Die stellvertretende Direktorin des heimischen Wirtschaftsforschungsinstituts (Wifo), Ulrike Famira-Mühlberger, begrüßt den Nobelpreis für die drei Arbeitsmarktökonomen. Die Forschungsergebnisse seien "extrem relevant für die Praxis" und seien zentral für die heutige Arbeitsmarktforschung. Card habe gezeigt, wie man mit natürlichen Experimenten, kausale Zusammenhänge identifizieren könne, etwa bei Mindestlöhnen, so die Wifo-Ökonomin. Angrist und Imbens hätten als Ökonometriker die Methoden weiterentwickelt.
Deutsche Ökonomen begrüßten die Auswahl. Ifo-Präsident Clemens Fuest nannte die Entscheidung der Schwedischen Reichsbank eine "sehr gute Wahl". Die Forschung der drei Wissenschafter habe einen "großen praktischen Nutzen", weil sie Methoden entwickelt hätten, um Ursache und Wirkung zu bestimmen. Das sei wichtig, um herauszufinden, "wie wirtschaftspolitische Maßnahmen wirken". Auch Ökonomie-Professor Jens Südekum von der Heinrich-Heine-Universität in Düsseldorf begrüßte die Entscheidung. "Bin super happy über die Auswahl und kann mir keine würdigeren Preisträger vorstellen als diese drei, sie haben die Econ-Welt verändert", twitterte Südekum.

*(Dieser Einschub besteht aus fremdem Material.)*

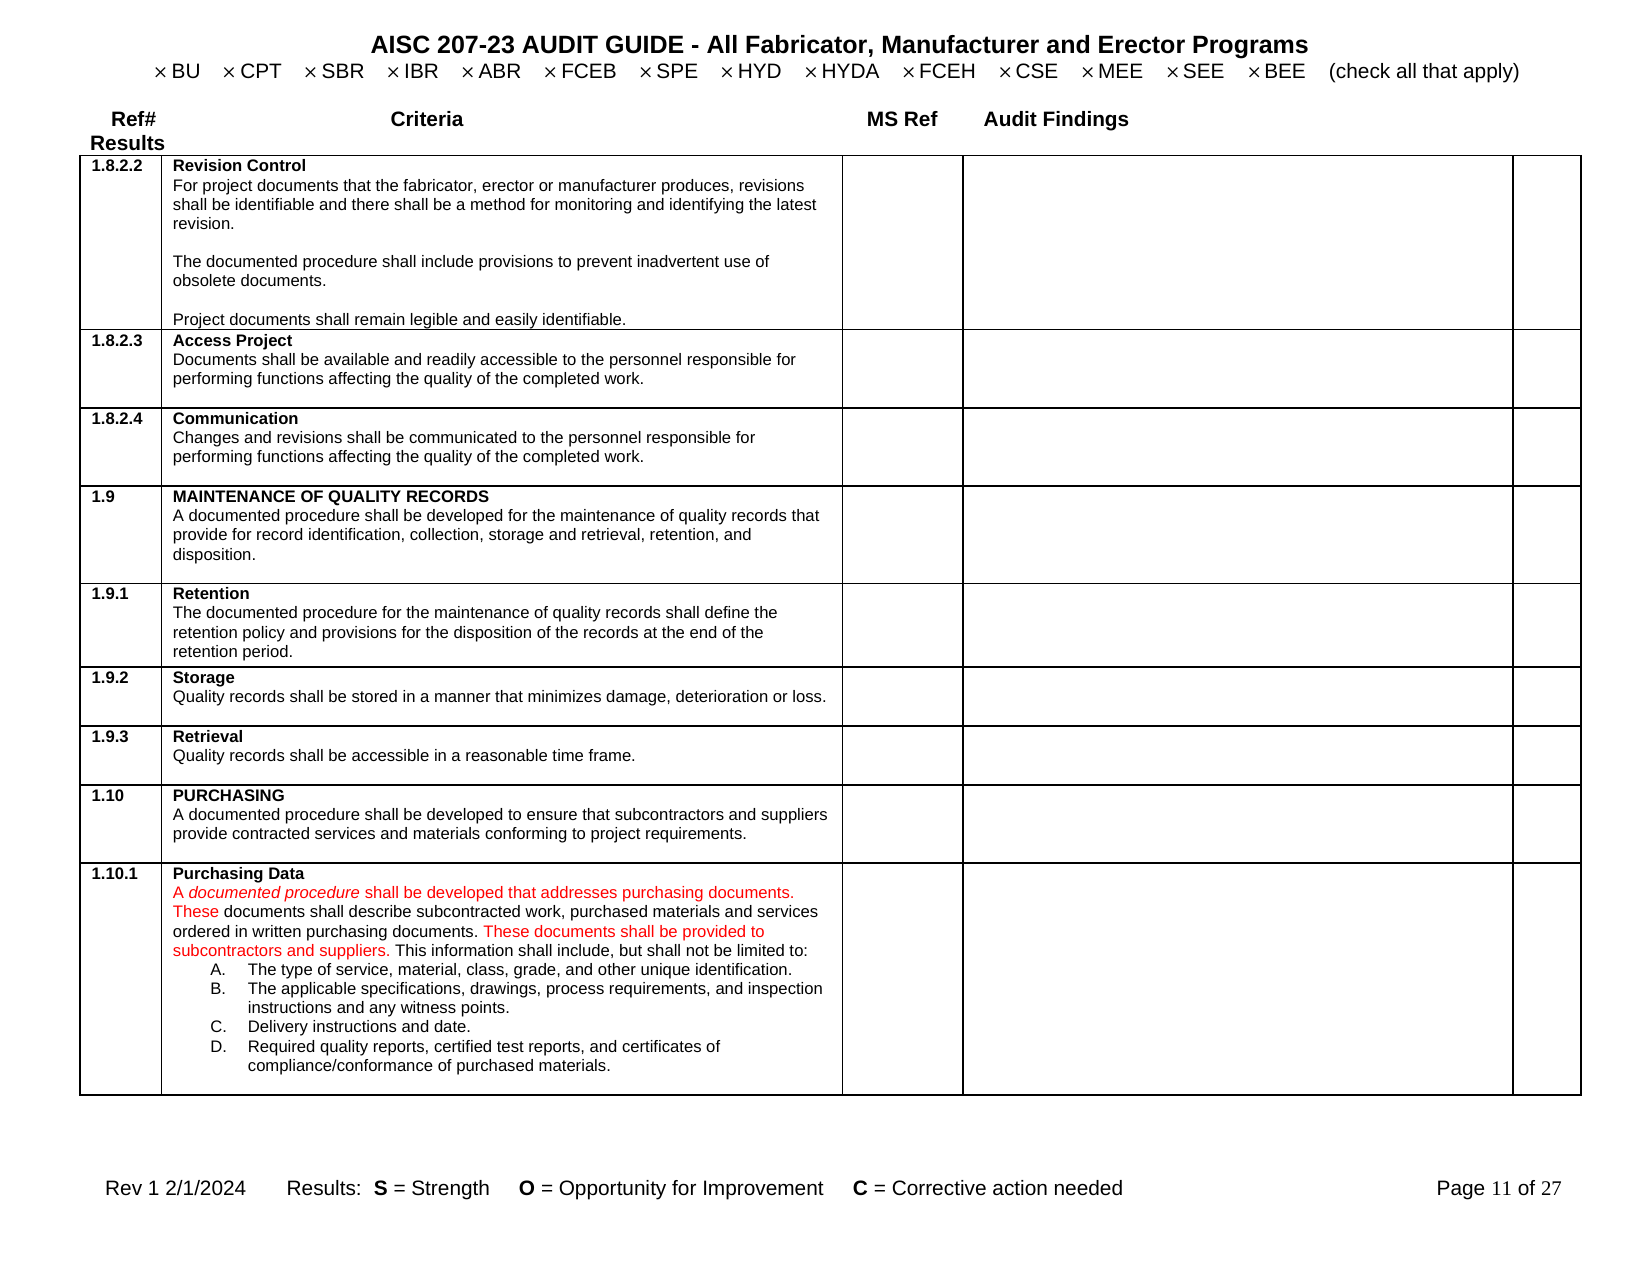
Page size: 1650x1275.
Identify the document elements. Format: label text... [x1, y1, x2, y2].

table_cell [843, 864, 962, 1094]
table_cell 1.8.2.2 [81, 156, 161, 329]
table_cell [964, 330, 1512, 407]
table_cell 1.10 [81, 786, 161, 862]
table_cell 1.9.2 [81, 668, 161, 725]
table_cell [1514, 487, 1580, 583]
table_cell MAINTENANCE OF QUALITY RECORDS A documented procedure shall be developed for the maintenance of quality records that provide for record identification, collection, storage and retrieval, retention, and disposition. [162, 487, 842, 583]
table_cell 1.9.1 [81, 584, 161, 666]
table_cell [964, 668, 1512, 725]
table_cell [843, 156, 962, 329]
table_cell [964, 727, 1512, 784]
table_cell [843, 330, 962, 407]
table_cell [964, 487, 1512, 583]
table_cell PURCHASING A documented procedure shall be developed to ensure that subcontractors and suppliers provide contracted services and materials conforming to project requirements. [162, 786, 842, 862]
table_cell 1.8.2.3 [81, 330, 161, 407]
table_cell [843, 786, 962, 862]
table_cell [843, 409, 962, 485]
table_cell 1.9.3 [81, 727, 161, 784]
table_cell Purchasing Data A documented procedure shall be developed that addresses purchasing documents. These documents shall describe subcontracted work, purchased materials and services ordered in written purchasing documents. These documents shall be provided to subcontractors and suppliers. This information shall include, but shall not be limited to: The type of service, material, class, grade, and other unique identification. The applicable specifications, drawings, process requirements, and inspection instructions and any witness points. Delivery instructions and date. Required quality reports, certified test reports, and certificates of compliance/conformance of purchased materials. [162, 864, 842, 1094]
table_cell Communication Changes and revisions shall be communicated to the personnel responsible for performing functions affecting the quality of the completed work. [162, 409, 842, 485]
table_cell [964, 584, 1512, 666]
table_cell [1514, 864, 1580, 1094]
table_cell [1514, 156, 1580, 329]
table_cell Storage Quality records shall be stored in a manner that minimizes damage, deterioration or loss. [162, 668, 842, 725]
table_cell Retrieval Quality records shall be accessible in a reasonable time frame. [162, 727, 842, 784]
table_cell [1514, 584, 1580, 666]
table_cell [964, 409, 1512, 485]
table_cell [1514, 786, 1580, 862]
table_cell [843, 487, 962, 583]
table_cell [1514, 668, 1580, 725]
table_cell [1514, 330, 1580, 407]
table_cell [843, 668, 962, 725]
table_cell [964, 864, 1512, 1094]
table_cell [843, 584, 962, 666]
table_cell [843, 727, 962, 784]
table_cell [1514, 727, 1580, 784]
table_cell 1.8.2.4 [81, 409, 161, 485]
table_cell 1.9 [81, 487, 161, 583]
table_cell Revision Control For project documents that the fabricator, erector or manufacturer produces, revisions shall be identifiable and there shall be a method for monitoring and identifying the latest revision. The documented procedure shall include provisions to prevent inadvertent use of obsolete documents. Project documents shall remain legible and easily identifiable. [162, 156, 842, 329]
table_cell [964, 786, 1512, 862]
table_cell [964, 156, 1512, 329]
table_cell [1514, 409, 1580, 485]
table_cell 1.10.1 [81, 864, 161, 1094]
table_cell Access Project Documents shall be available and readily accessible to the personnel responsible for performing functions affecting the quality of the completed work. [162, 330, 842, 407]
table_cell Retention The documented procedure for the maintenance of quality records shall define the retention policy and provisions for the disposition of the records at the end of the retention period. [162, 584, 842, 666]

Erst ein Österreicher ausgezeichnet
Seit der ersten Vergabe des Wirtschaftsnobelpreises 1969 war bisher erst ein Österreicher unter den Preisträgern: Der österreichische liberale Ökonom Friedrich August von Hayek erhielt 1974 den Preis gemeinsam mit dem Schweden Gunnar Myrdal für Arbeiten auf dem Gebiet der Geld- und Konjunkturtheorie. Der österreichische Verhaltensökonom Ernst Fehr (Uni Zürich) wurde in der Vergangenheit öfters als Kandidat für den Wirtschaftsnobelpreis genannt.
Vergangenes Jahr war der Preis an die US-Ökonomen Paul R. Milgrom und Robert B. Wilson gegangen. Sie wurden für ihre Verbesserungen der Auktionstheorie und Erfindung neuer Auktionsformate geehrt.
Die Preise sind mit zehn Millionen schwedischen Kronen (rund 980.000 Euro) pro Kategorie dotiert.